* [DESCRIPTION OF THE TASK] Transcribe the listing below exactly, without pictures.
------------------------------------
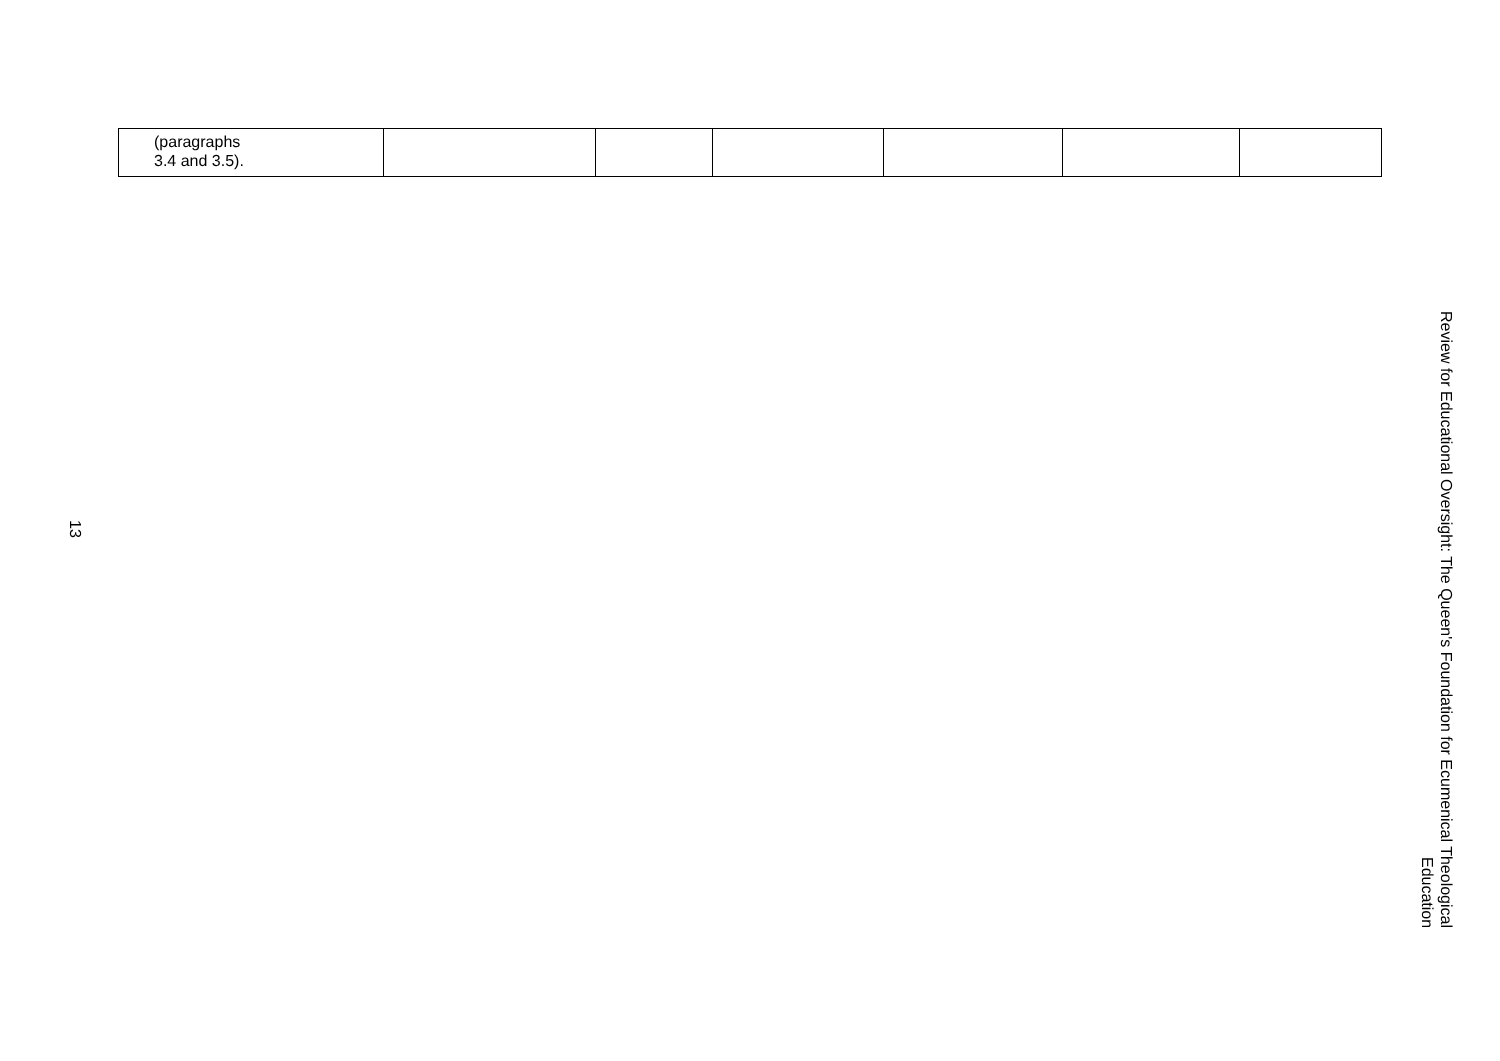| (paragraphs 3.4 and 3.5). | | | | | | |
13
Review for Educational Oversight: The Queen's Foundation for Ecumenical Theological Education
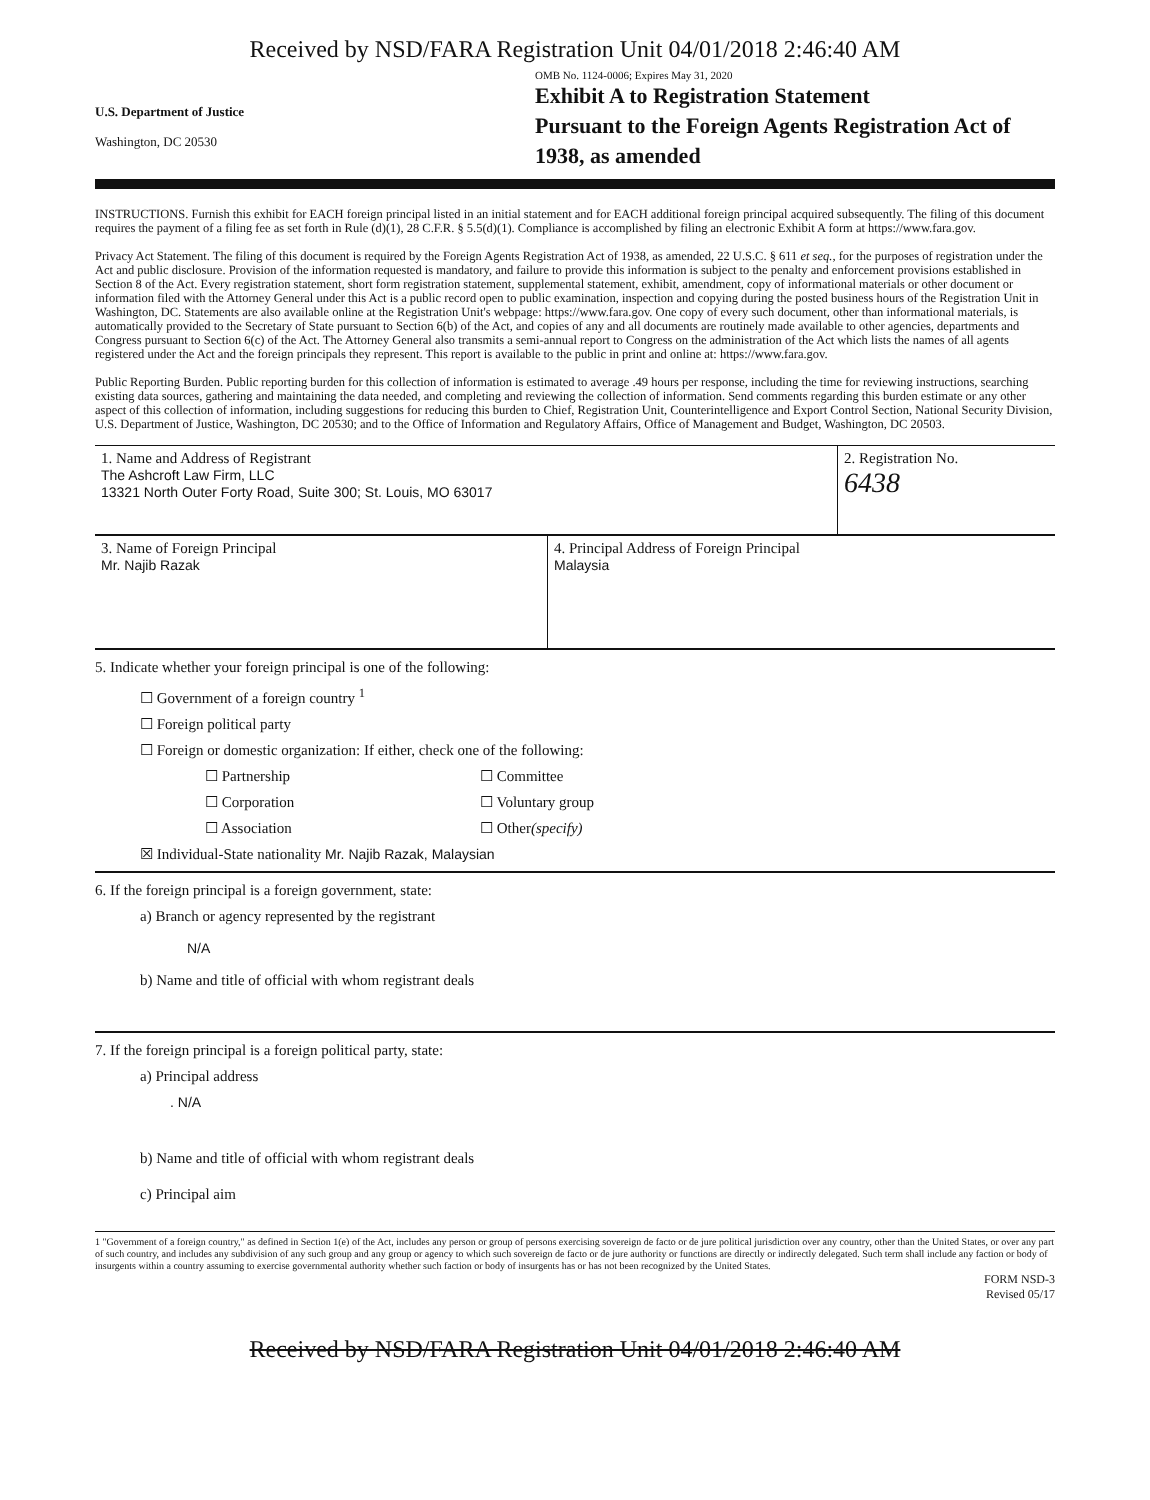Received by NSD/FARA Registration Unit 04/01/2018 2:46:40 AM
U.S. Department of Justice
Washington, DC 20530
OMB No. 1124-0006; Expires May 31, 2020
Exhibit A to Registration Statement
Pursuant to the Foreign Agents Registration Act of 1938, as amended
INSTRUCTIONS. Furnish this exhibit for EACH foreign principal listed in an initial statement and for EACH additional foreign principal acquired subsequently. The filing of this document requires the payment of a filing fee as set forth in Rule (d)(1), 28 C.F.R. § 5.5(d)(1). Compliance is accomplished by filing an electronic Exhibit A form at https://www.fara.gov.
Privacy Act Statement. The filing of this document is required by the Foreign Agents Registration Act of 1938, as amended, 22 U.S.C. § 611 et seq., for the purposes of registration under the Act and public disclosure. Provision of the information requested is mandatory, and failure to provide this information is subject to the penalty and enforcement provisions established in Section 8 of the Act. Every registration statement, short form registration statement, supplemental statement, exhibit, amendment, copy of informational materials or other document or information filed with the Attorney General under this Act is a public record open to public examination, inspection and copying during the posted business hours of the Registration Unit in Washington, DC. Statements are also available online at the Registration Unit's webpage: https://www.fara.gov. One copy of every such document, other than informational materials, is automatically provided to the Secretary of State pursuant to Section 6(b) of the Act, and copies of any and all documents are routinely made available to other agencies, departments and Congress pursuant to Section 6(c) of the Act. The Attorney General also transmits a semi-annual report to Congress on the administration of the Act which lists the names of all agents registered under the Act and the foreign principals they represent. This report is available to the public in print and online at: https://www.fara.gov.
Public Reporting Burden. Public reporting burden for this collection of information is estimated to average .49 hours per response, including the time for reviewing instructions, searching existing data sources, gathering and maintaining the data needed, and completing and reviewing the collection of information. Send comments regarding this burden estimate or any other aspect of this collection of information, including suggestions for reducing this burden to Chief, Registration Unit, Counterintelligence and Export Control Section, National Security Division, U.S. Department of Justice, Washington, DC 20530; and to the Office of Information and Regulatory Affairs, Office of Management and Budget, Washington, DC 20503.
1. Name and Address of Registrant
The Ashcroft Law Firm, LLC
13321 North Outer Forty Road, Suite 300; St. Louis, MO 63017
2. Registration No.
6438
3. Name of Foreign Principal
Mr. Najib Razak
4. Principal Address of Foreign Principal
Malaysia
5. Indicate whether your foreign principal is one of the following:
☐ Government of a foreign country <sup>1</sup>
☐ Foreign political party
☐ Foreign or domestic organization: If either, check one of the following:
☐ Partnership ☐ Committee
☐ Corporation ☐ Voluntary group
☐ Association ☐ Other (specify)
☒ Individual-State nationality Mr. Najib Razak, Malaysian
6. If the foreign principal is a foreign government, state:
a) Branch or agency represented by the registrant
N/A
b) Name and title of official with whom registrant deals
7. If the foreign principal is a foreign political party, state:
a) Principal address
. N/A
b) Name and title of official with whom registrant deals
c) Principal aim
1 "Government of a foreign country," as defined in Section 1(e) of the Act, includes any person or group of persons exercising sovereign de facto or de jure political jurisdiction over any country, other than the United States, or over any part of such country, and includes any subdivision of any such group and any group or agency to which such sovereign de facto or de jure authority or functions are directly or indirectly delegated. Such term shall include any faction or body of insurgents within a country assuming to exercise governmental authority whether such faction or body of insurgents has or has not been recognized by the United States.
FORM NSD-3
Revised 05/17
Received by NSD/FARA Registration Unit 04/01/2018 2:46:40 AM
------------------------------------
* [EXPECTED OUTPUT]
| (paragraphs 3.4 and 3.5). | | | | | | |
13
Review for Educational Oversight: The Queen's Foundation for Ecumenical Theological Education
Received by NSD/FARA Registration Unit 04/01/2018 2:46:40 AM
U.S. Department of Justice
Washington, DC 20530
OMB No. 1124-0006; Expires May 31, 2020
Exhibit A to Registration Statement
Pursuant to the Foreign Agents Registration Act of 1938, as amended
INSTRUCTIONS. Furnish this exhibit for EACH foreign principal listed in an initial statement and for EACH additional foreign principal acquired subsequently. The filing of this document requires the payment of a filing fee as set forth in Rule (d)(1), 28 C.F.R. § 5.5(d)(1). Compliance is accomplished by filing an electronic Exhibit A form at https://www.fara.gov.
Privacy Act Statement. The filing of this document is required by the Foreign Agents Registration Act of 1938, as amended, 22 U.S.C. § 611 et seq., for the purposes of registration under the Act and public disclosure. Provision of the information requested is mandatory, and failure to provide this information is subject to the penalty and enforcement provisions established in Section 8 of the Act. Every registration statement, short form registration statement, supplemental statement, exhibit, amendment, copy of informational materials or other document or information filed with the Attorney General under this Act is a public record open to public examination, inspection and copying during the posted business hours of the Registration Unit in Washington, DC. Statements are also available online at the Registration Unit's webpage: https://www.fara.gov. One copy of every such document, other than informational materials, is automatically provided to the Secretary of State pursuant to Section 6(b) of the Act, and copies of any and all documents are routinely made available to other agencies, departments and Congress pursuant to Section 6(c) of the Act. The Attorney General also transmits a semi-annual report to Congress on the administration of the Act which lists the names of all agents registered under the Act and the foreign principals they represent. This report is available to the public in print and online at: https://www.fara.gov.
Public Reporting Burden. Public reporting burden for this collection of information is estimated to average .49 hours per response, including the time for reviewing instructions, searching existing data sources, gathering and maintaining the data needed, and completing and reviewing the collection of information. Send comments regarding this burden estimate or any other aspect of this collection of information, including suggestions for reducing this burden to Chief, Registration Unit, Counterintelligence and Export Control Section, National Security Division, U.S. Department of Justice, Washington, DC 20530; and to the Office of Information and Regulatory Affairs, Office of Management and Budget, Washington, DC 20503.
1. Name and Address of Registrant
The Ashcroft Law Firm, LLC
13321 North Outer Forty Road, Suite 300; St. Louis, MO 63017
2. Registration No.
6438
3. Name of Foreign Principal
Mr. Najib Razak
4. Principal Address of Foreign Principal
Malaysia
5. Indicate whether your foreign principal is one of the following:
☐ Government of a foreign country <sup>1</sup>
☐ Foreign political party
☐ Foreign or domestic organization: If either, check one of the following:
☐ Partnership ☐ Committee
☐ Corporation ☐ Voluntary group
☐ Association ☐ Other (specify)
☒ Individual-State nationality Mr. Najib Razak, Malaysian
6. If the foreign principal is a foreign government, state:
a) Branch or agency represented by the registrant
N/A
b) Name and title of official with whom registrant deals
7. If the foreign principal is a foreign political party, state:
a) Principal address
. N/A
b) Name and title of official with whom registrant deals
c) Principal aim
1 "Government of a foreign country," as defined in Section 1(e) of the Act, includes any person or group of persons exercising sovereign de facto or de jure political jurisdiction over any country, other than the United States, or over any part of such country, and includes any subdivision of any such group and any group or agency to which such sovereign de facto or de jure authority or functions are directly or indirectly delegated. Such term shall include any faction or body of insurgents within a country assuming to exercise governmental authority whether such faction or body of insurgents has or has not been recognized by the United States.
FORM NSD-3
Revised 05/17
Received by NSD/FARA Registration Unit 04/01/2018 2:46:40 AM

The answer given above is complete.